If patients are not informed about the performance of
the Isala Safety Check and the possible consequences and
adaptations of the operation plan, this may interfere with the
consent of the patient. Therefore, it is mandatory to inform the
patients of this checklist and the possible consequences, and to
verify that patients agree with its use. Other items may be added
to the content of the Isala Safety Checklist in the future when the
outcome of the data show that certain adaptations appear more
in specific patient groups. It may be mandatory for these selected
groups to adjust the work up for certain operations in order to
realize a safer surgical strategy. Furthermore, the outcome of the
check is depending on the quality and the interpretation of the echo findings and the culture in the operating room to discuss
the strategy. This necessitates skilled professionals and an
open, respectful atmosphere where everyone’s contribution is
appreciated. A final limitation is that until now the benefit of the
Isala Safety Check has not been demonstrated in a randomized
controlled trial. However, the concept of providing a safer cardiac
operation by applying the check will rise no doubt at all.

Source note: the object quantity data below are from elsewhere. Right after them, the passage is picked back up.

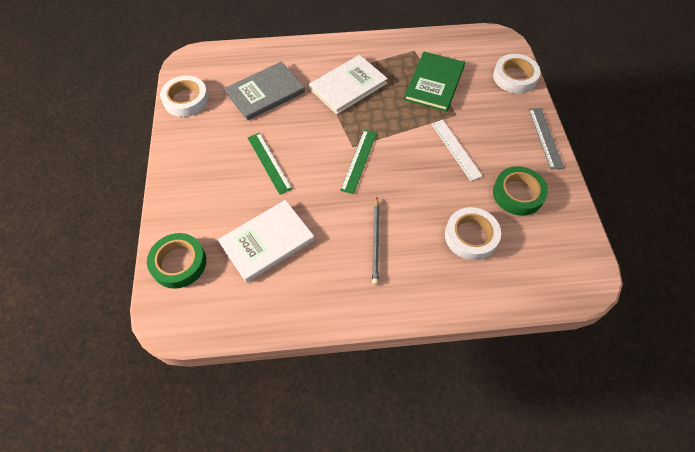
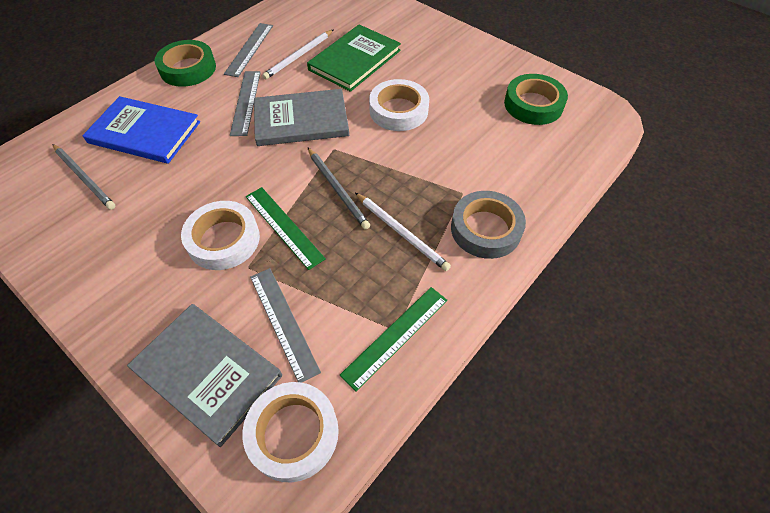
blue book: 0 -> 1
grey book: 1 -> 2
grey pencil: 1 -> 2
grey ruler: 1 -> 3
grey tape: 0 -> 1
white book: 2 -> 0
white pencil: 0 -> 2
white ruler: 1 -> 0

With reference to the results of checklists in various fields
where professionals perform high-tech interventions in multi
disciplinary teams, it is our believe that the Isala Safety Check in
combination with monitoring results, discussing complications,
a learning attitude and focus on teamwork will reduce both
mortality and complication rate. Evidence based medicine
is the standard of care, and therefore we advocate a registry
of the implementation of the Isala Safety Check, including the
adaptations to the original operation plan. Many checklists have
been introduced and evaluated. To our knowledge, a randomized
clinical trial has not been published; probably due to fact that
double blinding is impossible.
Surgical checklists have proven to reduce perioperative
complications. The addition on top of the timeout procedure of
a specific checklist for cardio-thoracic surgery may increase the
awareness of the team of potential pitfalls, and enable change
of the surgical approach. The Isala Safety Checklist offers an
opportunity to systematically address specific risk factors and
discuss possible interventions. Timing of the checklist just before
skin incision adds actual cardiac information derived from the
images of the pre-operative transesophageal echo to the data of
the patient’s history, and creates the opportunity to adapt the
surgical plan to a safe strategy. Future research is necessary to
evaluate the added value of the Isala Safety Check in the outcome
of cardio thoracic surgery patients.